Most quality measures are biased in several ways with the bias often subtle. For example, is there a financial incentive in the quality measure? The measures will be said to scientifically based but the bias remains notwithstanding. A quality measure could be compared to a new drug. The data to approve the drug is a small percentage of the data that is available after approval. So it is important that there is a mechanism to modify the quality measure based on its effect.

If you study it you will understand the consequences.

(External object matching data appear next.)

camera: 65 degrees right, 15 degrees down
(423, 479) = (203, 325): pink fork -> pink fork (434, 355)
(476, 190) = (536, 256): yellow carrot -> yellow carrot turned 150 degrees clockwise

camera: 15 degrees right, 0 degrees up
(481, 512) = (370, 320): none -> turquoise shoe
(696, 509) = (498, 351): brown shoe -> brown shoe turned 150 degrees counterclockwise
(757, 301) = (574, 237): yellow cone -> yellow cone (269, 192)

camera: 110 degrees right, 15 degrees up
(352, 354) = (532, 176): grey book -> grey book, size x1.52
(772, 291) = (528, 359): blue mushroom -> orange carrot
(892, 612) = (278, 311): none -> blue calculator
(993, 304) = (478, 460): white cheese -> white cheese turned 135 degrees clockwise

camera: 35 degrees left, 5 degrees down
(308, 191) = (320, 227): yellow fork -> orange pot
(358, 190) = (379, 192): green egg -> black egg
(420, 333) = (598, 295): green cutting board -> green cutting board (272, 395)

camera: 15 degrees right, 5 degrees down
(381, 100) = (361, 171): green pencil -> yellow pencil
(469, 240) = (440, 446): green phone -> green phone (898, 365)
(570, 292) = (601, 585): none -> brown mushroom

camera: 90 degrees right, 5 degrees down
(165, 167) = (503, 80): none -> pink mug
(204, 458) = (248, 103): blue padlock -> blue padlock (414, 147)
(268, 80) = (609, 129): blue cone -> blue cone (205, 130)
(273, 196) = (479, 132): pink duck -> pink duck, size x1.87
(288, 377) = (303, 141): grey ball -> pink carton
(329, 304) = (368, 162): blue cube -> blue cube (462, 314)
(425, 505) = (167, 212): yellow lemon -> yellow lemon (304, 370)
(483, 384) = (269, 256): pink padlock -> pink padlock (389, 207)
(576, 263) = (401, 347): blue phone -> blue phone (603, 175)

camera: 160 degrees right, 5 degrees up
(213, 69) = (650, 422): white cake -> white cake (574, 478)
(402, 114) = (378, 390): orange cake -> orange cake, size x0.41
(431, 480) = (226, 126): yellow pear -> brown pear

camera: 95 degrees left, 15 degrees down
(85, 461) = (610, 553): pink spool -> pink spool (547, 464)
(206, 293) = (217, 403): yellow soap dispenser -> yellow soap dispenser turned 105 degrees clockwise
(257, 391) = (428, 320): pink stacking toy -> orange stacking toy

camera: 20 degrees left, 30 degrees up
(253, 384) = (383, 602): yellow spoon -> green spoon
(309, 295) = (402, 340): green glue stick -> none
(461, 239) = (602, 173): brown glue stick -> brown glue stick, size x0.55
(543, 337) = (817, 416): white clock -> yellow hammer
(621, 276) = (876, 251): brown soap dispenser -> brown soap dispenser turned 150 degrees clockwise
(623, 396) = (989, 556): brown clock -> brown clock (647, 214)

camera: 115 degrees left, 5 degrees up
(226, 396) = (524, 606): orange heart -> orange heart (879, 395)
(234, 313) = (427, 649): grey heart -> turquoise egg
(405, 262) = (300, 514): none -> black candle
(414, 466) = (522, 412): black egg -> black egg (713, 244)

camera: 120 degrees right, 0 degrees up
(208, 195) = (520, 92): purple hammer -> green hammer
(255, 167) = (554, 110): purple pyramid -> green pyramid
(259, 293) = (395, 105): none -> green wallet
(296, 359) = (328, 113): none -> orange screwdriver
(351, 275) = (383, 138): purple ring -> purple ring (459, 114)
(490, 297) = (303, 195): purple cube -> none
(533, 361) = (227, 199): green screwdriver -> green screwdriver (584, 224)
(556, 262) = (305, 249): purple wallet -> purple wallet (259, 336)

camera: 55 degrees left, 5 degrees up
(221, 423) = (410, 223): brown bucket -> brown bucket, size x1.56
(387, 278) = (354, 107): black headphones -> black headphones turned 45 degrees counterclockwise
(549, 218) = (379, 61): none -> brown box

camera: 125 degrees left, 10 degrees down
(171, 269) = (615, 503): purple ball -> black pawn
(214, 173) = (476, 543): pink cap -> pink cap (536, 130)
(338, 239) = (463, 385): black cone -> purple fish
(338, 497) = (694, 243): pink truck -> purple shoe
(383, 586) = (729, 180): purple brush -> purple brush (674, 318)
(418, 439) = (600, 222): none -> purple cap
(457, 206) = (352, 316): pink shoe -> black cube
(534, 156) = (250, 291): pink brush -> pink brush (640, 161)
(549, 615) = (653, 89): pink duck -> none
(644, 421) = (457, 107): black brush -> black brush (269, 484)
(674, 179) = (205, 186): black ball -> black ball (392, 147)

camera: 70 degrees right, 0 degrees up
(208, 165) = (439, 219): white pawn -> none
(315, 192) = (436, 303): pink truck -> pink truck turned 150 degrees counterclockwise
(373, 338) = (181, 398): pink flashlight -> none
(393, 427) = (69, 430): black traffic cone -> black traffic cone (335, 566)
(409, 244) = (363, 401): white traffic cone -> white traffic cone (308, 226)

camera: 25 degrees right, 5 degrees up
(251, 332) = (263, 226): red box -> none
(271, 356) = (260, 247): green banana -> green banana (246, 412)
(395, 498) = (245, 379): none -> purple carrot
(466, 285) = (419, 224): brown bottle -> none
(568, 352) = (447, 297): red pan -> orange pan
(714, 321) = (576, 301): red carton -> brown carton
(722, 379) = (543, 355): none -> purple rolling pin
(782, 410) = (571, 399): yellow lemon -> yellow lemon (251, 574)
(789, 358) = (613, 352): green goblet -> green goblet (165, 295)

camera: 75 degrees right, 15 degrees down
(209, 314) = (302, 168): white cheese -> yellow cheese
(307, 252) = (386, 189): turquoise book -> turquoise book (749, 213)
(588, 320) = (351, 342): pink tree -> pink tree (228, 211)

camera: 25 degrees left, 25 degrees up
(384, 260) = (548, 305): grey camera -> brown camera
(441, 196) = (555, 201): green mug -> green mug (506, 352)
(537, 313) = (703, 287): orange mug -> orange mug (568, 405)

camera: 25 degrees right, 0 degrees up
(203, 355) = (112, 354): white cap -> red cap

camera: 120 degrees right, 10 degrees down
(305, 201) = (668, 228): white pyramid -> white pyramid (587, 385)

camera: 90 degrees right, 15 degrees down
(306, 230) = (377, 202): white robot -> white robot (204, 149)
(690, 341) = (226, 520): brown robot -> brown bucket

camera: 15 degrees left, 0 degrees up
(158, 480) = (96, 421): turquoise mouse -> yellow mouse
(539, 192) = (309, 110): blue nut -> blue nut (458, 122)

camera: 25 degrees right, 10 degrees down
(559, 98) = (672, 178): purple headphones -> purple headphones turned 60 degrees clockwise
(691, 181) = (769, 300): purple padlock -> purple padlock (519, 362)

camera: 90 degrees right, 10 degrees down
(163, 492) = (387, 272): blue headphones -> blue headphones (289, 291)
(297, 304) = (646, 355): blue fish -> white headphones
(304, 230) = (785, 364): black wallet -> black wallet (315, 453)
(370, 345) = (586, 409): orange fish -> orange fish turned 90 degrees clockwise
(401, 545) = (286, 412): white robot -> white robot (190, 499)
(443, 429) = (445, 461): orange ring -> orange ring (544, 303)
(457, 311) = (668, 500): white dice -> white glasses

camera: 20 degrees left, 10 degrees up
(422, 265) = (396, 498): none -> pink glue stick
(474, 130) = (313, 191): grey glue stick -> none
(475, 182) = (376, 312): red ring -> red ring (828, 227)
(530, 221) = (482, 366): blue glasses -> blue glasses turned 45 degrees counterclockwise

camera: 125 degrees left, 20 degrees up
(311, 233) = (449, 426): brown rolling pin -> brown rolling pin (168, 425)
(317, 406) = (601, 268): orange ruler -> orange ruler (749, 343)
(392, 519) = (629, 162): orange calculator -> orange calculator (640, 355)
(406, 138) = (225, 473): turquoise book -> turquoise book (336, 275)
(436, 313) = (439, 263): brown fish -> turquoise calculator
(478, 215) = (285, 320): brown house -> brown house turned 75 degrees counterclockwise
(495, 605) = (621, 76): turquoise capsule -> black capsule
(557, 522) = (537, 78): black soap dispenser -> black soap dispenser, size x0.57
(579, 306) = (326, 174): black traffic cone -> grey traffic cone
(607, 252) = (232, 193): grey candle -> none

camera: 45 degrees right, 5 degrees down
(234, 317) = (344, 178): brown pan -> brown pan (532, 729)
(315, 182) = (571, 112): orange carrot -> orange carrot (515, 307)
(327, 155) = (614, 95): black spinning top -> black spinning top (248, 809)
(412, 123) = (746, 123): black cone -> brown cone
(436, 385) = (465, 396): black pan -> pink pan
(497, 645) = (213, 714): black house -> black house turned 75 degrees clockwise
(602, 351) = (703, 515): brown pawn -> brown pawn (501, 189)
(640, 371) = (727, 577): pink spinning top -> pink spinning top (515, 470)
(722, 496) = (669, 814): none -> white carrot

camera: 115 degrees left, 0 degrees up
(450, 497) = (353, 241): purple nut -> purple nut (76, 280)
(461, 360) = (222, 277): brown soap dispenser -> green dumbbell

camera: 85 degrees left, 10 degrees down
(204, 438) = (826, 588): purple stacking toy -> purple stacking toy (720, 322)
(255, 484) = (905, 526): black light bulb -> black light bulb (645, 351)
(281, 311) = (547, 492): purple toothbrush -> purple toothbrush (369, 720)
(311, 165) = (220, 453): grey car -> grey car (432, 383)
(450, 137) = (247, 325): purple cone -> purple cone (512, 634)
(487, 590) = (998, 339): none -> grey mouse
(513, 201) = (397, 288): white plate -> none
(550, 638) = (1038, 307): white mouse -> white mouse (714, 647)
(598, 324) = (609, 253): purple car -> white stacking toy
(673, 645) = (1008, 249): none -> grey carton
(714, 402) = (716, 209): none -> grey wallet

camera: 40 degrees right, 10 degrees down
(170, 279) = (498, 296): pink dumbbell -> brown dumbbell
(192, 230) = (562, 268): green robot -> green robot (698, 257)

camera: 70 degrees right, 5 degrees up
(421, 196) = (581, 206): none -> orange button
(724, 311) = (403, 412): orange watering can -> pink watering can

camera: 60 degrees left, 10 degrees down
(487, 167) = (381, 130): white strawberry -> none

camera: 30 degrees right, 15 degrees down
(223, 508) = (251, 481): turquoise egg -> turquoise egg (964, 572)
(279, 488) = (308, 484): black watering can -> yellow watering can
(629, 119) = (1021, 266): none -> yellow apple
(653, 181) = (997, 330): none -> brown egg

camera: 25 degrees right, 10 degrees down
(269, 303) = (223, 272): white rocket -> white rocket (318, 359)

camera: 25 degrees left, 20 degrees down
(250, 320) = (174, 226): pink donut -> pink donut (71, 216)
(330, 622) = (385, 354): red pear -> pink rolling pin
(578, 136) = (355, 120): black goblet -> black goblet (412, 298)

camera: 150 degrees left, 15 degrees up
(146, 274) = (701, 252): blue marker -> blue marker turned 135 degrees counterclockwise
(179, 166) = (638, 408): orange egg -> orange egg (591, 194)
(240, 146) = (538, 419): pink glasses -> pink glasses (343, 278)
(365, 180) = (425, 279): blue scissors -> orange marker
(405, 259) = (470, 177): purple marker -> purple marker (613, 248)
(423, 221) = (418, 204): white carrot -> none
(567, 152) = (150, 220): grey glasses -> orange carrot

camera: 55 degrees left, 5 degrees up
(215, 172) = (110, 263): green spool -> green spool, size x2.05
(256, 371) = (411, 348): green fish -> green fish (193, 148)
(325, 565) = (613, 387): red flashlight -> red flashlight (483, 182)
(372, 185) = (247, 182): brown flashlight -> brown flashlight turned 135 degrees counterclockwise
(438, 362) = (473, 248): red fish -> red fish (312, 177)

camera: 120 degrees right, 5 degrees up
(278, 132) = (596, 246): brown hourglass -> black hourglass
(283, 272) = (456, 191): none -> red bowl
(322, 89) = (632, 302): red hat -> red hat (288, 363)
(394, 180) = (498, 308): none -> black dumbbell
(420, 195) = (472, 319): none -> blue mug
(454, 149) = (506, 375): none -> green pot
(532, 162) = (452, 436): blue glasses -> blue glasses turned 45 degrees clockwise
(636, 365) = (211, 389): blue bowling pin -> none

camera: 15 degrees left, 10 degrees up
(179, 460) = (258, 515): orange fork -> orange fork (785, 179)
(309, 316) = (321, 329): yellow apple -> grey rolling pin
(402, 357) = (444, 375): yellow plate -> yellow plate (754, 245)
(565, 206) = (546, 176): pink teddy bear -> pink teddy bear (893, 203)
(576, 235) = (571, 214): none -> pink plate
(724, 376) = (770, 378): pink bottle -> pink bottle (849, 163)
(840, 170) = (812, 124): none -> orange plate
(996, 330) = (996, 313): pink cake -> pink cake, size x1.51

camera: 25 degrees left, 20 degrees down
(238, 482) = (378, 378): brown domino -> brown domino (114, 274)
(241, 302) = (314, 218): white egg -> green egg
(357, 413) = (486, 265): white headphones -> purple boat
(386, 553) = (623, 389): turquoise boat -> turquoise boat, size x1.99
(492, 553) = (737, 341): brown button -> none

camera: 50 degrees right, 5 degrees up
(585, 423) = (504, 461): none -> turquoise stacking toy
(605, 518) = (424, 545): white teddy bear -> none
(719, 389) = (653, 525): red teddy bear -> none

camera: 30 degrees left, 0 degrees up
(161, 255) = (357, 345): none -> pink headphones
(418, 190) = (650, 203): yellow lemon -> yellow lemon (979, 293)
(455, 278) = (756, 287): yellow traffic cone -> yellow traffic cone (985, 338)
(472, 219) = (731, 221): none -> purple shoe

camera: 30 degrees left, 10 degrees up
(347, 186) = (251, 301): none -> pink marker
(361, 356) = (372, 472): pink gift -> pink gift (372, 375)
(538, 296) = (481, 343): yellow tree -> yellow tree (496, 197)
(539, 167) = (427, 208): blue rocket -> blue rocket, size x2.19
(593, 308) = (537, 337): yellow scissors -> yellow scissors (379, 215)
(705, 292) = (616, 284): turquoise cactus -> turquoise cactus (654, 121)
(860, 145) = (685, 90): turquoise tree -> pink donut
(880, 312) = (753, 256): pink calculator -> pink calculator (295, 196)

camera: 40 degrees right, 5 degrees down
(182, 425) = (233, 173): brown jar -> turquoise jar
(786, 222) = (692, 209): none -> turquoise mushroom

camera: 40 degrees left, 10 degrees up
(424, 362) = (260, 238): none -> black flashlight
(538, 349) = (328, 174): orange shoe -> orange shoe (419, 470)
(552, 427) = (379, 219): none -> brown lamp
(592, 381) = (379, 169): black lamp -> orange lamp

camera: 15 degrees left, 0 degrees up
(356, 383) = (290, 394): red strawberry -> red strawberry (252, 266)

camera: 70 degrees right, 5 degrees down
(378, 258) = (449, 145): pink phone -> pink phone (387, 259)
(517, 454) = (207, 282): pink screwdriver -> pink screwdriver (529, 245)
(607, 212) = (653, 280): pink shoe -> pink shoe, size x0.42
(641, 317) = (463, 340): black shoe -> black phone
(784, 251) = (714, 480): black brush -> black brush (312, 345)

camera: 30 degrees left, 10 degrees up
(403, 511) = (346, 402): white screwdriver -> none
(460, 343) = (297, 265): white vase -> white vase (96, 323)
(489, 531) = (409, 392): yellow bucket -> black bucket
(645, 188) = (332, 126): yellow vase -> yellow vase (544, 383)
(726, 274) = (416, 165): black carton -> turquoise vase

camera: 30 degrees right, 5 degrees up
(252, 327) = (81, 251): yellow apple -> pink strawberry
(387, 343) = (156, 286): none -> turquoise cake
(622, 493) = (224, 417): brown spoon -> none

Not directly related to this post, but I think related to your blogs general theme:
I recently read a quote by Marc Andressen (co-inventor of the web browser):
"The spread of computers and the Internet will put jobs in two categories, people who tell computers what to do, and people who are told by computers what to do."
I think this is extremely insightful and maybe even true. I think a large portion of your blog boils down to the question of what category physicians will be in.  Currently our profession is moving toward a computerized model but the transition isn't complete. My EMR has some orders flowing in both directions. I tell the pharmacy computer what prescription should be filled. My EMR tells me every single 18+ female patient is due for a pap smear, regardless of other factors. (or more helpfully, when my diabetics are due for labs)
Will the surgeon tell the computer to get the OR ready? Or will a computer tell the surgeon it's appropriate to operate?
Or in a more hyperbolic sense: Do we want physicians to be closer to engineers? Or closer to fast food employees, taking orders from a glowing screen?

Physicians actually practicing medicine can easily anticipate most of the unsavory consequences of performance measures, even before they are implemented.  
But no one asks them what they think.